Sunday, January 25, 2009


It has been raining constantly for a week now and, with the wet season at its fullest swing, shows no indication at all of wanting to cease in the nearest future. I have always loved the gentle rain, and so did Stella, for reasons unknown—the world just seems more wonderful, more interesting somehow, whenever the heavens decide to shed its tears upon the earth. Well, except when I am completely enclothed in the immaculate uniform of a nurse—then the interesting stops and the annoying begins. There is nothing more misplaced than a nurse, all wrapped in conspicuously sanitary whites down to his underwear, tiptoeing precariously like a crane through flooded streets and muddied sidewalks, utterly cautious in preventing even the faintest speck of muck upon his person—which is quite next to impossibility. It is a dreaded season for nurses everywhere. Still, what choice do I have? This week is the beginning of my being a volunteer nurse, once again, for a certain tertiary hospital within the city where uniforms are, I'm afraid, a must. Yes, yes—I have liberated myself from the confines of our house, sick with waiting and shaking from cabin fever, and went skulking back to the nearest hospital to seek work. It is not really 'work' in the strictest sense of the word, mind you, for there is not the slightest hint of monetary compensation in it for me. Not a penny. Oh, there would be quite a bit of work to be certain, but I do not yet consider myself employed. I, along with a handful of others, are mere 'volunteers'—quite obviously. But no matter.
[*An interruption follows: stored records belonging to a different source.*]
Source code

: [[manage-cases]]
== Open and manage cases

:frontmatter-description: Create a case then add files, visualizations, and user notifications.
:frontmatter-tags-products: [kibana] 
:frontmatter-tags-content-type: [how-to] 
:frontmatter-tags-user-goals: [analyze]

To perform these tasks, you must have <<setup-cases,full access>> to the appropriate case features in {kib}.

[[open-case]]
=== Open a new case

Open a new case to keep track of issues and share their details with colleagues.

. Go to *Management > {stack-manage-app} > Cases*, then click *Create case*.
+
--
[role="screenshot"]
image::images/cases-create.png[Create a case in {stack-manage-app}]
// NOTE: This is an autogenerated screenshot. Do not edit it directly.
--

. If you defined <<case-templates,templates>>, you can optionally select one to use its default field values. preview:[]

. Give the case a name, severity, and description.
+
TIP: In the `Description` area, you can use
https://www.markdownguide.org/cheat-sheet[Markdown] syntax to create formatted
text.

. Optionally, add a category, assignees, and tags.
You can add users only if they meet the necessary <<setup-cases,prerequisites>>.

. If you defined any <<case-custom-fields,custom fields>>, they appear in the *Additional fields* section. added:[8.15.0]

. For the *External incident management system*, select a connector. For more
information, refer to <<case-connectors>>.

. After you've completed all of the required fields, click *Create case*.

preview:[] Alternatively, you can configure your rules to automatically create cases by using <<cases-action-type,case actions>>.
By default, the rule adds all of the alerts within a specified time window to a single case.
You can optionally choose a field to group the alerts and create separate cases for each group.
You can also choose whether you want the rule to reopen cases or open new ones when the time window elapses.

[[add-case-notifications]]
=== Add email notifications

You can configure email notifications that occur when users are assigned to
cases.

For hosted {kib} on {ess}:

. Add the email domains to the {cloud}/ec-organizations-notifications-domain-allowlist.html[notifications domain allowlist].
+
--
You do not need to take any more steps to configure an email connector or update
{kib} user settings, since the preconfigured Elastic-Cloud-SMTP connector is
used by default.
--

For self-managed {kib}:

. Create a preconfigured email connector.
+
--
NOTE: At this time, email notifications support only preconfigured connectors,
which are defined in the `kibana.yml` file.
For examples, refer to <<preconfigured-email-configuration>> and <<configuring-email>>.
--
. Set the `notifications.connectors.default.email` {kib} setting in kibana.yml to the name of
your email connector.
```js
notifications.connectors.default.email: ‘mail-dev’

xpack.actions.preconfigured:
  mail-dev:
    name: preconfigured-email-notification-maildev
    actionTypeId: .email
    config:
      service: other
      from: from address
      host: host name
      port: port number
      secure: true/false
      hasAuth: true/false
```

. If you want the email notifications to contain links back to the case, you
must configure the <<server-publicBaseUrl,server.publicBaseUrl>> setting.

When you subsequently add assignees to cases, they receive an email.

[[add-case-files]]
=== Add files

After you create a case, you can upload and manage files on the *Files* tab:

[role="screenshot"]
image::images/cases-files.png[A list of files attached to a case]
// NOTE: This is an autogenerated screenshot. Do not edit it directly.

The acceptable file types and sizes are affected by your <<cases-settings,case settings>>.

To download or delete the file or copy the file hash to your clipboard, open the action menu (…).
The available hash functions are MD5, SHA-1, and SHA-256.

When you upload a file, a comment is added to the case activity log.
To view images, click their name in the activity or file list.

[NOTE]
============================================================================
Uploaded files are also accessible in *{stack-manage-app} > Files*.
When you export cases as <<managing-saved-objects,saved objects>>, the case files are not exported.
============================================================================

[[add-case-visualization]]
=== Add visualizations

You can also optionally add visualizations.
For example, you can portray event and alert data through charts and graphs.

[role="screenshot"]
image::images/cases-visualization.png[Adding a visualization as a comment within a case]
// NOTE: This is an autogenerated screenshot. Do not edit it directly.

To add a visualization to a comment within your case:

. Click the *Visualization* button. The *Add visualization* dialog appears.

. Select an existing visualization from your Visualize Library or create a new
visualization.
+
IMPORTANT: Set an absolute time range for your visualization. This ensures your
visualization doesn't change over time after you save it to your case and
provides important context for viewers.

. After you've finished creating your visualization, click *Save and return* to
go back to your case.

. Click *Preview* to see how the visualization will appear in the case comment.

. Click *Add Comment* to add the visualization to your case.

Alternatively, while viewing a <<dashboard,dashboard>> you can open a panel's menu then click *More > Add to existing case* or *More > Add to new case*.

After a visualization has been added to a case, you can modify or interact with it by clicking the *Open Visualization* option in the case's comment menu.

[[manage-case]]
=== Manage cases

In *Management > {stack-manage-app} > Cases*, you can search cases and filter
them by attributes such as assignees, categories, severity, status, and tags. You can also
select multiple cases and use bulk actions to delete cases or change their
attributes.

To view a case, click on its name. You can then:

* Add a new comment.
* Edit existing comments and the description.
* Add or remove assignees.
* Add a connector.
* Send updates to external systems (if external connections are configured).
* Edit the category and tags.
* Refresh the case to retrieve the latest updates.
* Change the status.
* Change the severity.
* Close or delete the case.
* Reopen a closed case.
It is, after all, in the interest of gaining much-required 'experience', a valuable currency in the nursing world—or so what the hospital administration told us during our orientation—and what they most probably would want us to believe—for their sole benefit, at our expense, I am sure. Was it not just recently when they would have had us pay fees to work for them, the cunning bastards, until the government decided to interfere on our behalf?